Le 7e sommet Union européenne – Union africaine (UE-UA), qui s’est achevé mardi 25 novembre 2025 à Luanda (Angola), a réuni près de 80 chefs d’État et de gouvernement pour consolider des partenariats stratégiques, notamment dans l’agriculture et la sécurité alimentaire. Thème central : « Promouvoir la paix et la prospérité grâce à un multilatéralisme efficace ». Cependant, cet événement, axé sur une coopération « réciproque », a été éclipsé par une enquête explosive de l’ONG suisse Public Eye et d’Unearthed (branche d’investigation de Greenpeace UK), révélant que l’UE continue d’exporter massivement des pesticides interdits sur son sol vers des pays africains, avec un volume doublé en cinq ans (122 000 tonnes en 2024).
Une enquête basée sur des notifications d’exportation officielles
Publiée le 23 septembre 2025, l’enquête s’appuie sur l’analyse de centaines de « notifications d’exportation » – documents obligatoires soumis à l’Agence européenne des produits chimiques (ECHA) par les entreprises européennes avant d’expédier des substances interdites dans l’UE. Malgré l’engagement de la Commission européenne en 2020 à mettre fin à cette pratique dans le cadre du « Pacte vert » européen, les exportations ont explosé : de 81 000 tonnes en 2018 à 122 000 tonnes en 2024, soit une hausse de 50 %.

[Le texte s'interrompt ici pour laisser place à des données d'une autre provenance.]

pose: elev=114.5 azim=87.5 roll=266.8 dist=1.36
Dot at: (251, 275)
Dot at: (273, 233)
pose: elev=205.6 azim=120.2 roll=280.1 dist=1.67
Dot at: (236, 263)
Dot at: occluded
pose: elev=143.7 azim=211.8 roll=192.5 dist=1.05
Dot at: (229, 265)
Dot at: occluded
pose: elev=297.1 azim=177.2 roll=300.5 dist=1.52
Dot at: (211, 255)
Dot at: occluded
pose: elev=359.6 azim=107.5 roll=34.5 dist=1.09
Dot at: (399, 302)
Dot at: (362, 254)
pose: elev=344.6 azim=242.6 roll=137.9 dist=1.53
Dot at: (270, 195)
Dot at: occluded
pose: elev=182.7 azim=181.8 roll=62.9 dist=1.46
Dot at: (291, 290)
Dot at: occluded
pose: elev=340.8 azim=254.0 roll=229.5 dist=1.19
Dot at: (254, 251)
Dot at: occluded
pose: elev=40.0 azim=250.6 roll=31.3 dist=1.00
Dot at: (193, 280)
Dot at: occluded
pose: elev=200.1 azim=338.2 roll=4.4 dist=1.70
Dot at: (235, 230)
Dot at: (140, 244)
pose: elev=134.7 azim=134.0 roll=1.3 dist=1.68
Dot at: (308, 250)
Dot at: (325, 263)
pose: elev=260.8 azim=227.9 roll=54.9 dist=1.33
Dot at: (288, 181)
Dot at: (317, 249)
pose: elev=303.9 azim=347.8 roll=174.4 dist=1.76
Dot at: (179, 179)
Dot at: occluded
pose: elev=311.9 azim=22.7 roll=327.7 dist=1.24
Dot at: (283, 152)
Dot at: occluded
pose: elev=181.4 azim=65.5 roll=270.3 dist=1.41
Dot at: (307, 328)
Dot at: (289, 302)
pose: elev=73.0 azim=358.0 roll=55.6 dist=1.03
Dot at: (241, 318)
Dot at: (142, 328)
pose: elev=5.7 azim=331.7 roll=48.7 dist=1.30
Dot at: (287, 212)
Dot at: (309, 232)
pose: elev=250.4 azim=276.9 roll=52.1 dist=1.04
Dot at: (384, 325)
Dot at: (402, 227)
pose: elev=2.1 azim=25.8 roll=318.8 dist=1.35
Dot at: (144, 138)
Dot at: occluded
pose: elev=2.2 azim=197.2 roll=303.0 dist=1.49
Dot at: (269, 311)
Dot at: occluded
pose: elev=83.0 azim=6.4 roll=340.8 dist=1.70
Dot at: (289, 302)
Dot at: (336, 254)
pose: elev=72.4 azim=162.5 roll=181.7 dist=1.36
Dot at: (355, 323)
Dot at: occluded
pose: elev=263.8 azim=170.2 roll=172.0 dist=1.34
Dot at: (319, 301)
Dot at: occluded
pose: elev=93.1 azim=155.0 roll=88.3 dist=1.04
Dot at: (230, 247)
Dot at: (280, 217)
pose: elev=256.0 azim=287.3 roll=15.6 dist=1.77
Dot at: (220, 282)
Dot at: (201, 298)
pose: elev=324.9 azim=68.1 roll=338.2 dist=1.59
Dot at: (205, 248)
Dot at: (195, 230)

Les principaux exportateurs sont l’Allemagne, la Belgique et l’Espagne, avec des géants comme Syngenta (Suisse), BASF (Allemagne) et Corteva (États-Unis, via filiales européennes) en tête. Près de 9 000 tonnes ont été destinées à l’Afrique en 2024, principalement vers le Maroc et l’Afrique du Sud (60 % du total), suivis du Kenya (près de 500 tonnes annuelles).
Focus sur le Kenya : imidacloprid et iprodione, des risques pour les agriculteurs
Le Kenya, grand importateur de produits agricoles pour l’Europe (haricots verts, café, thé), achète notamment de l’imidacloprid (néonicotinoïde tueur d’abeilles, interdit en UE depuis 2018) et de l’iprodione (fongicide cancérigène, banni depuis 2020). Utilisés dans les plantations, ces pesticides posent des risques graves pour la santé des applicateurs et l’écosystème. Fredrick Muchiri, directeur du Bureau de contrôle des pesticides au Kenya, minimise dans The Nation : « Ces produits peuvent être dangereux, mais pas si l’on porte des vêtements de protection. » Pourtant, une étude kényane de 2020 révèle que seuls 16 % des agriculteurs sont équipés, exposant des milliers à des intoxications chroniques (troubles neurologiques, cancers).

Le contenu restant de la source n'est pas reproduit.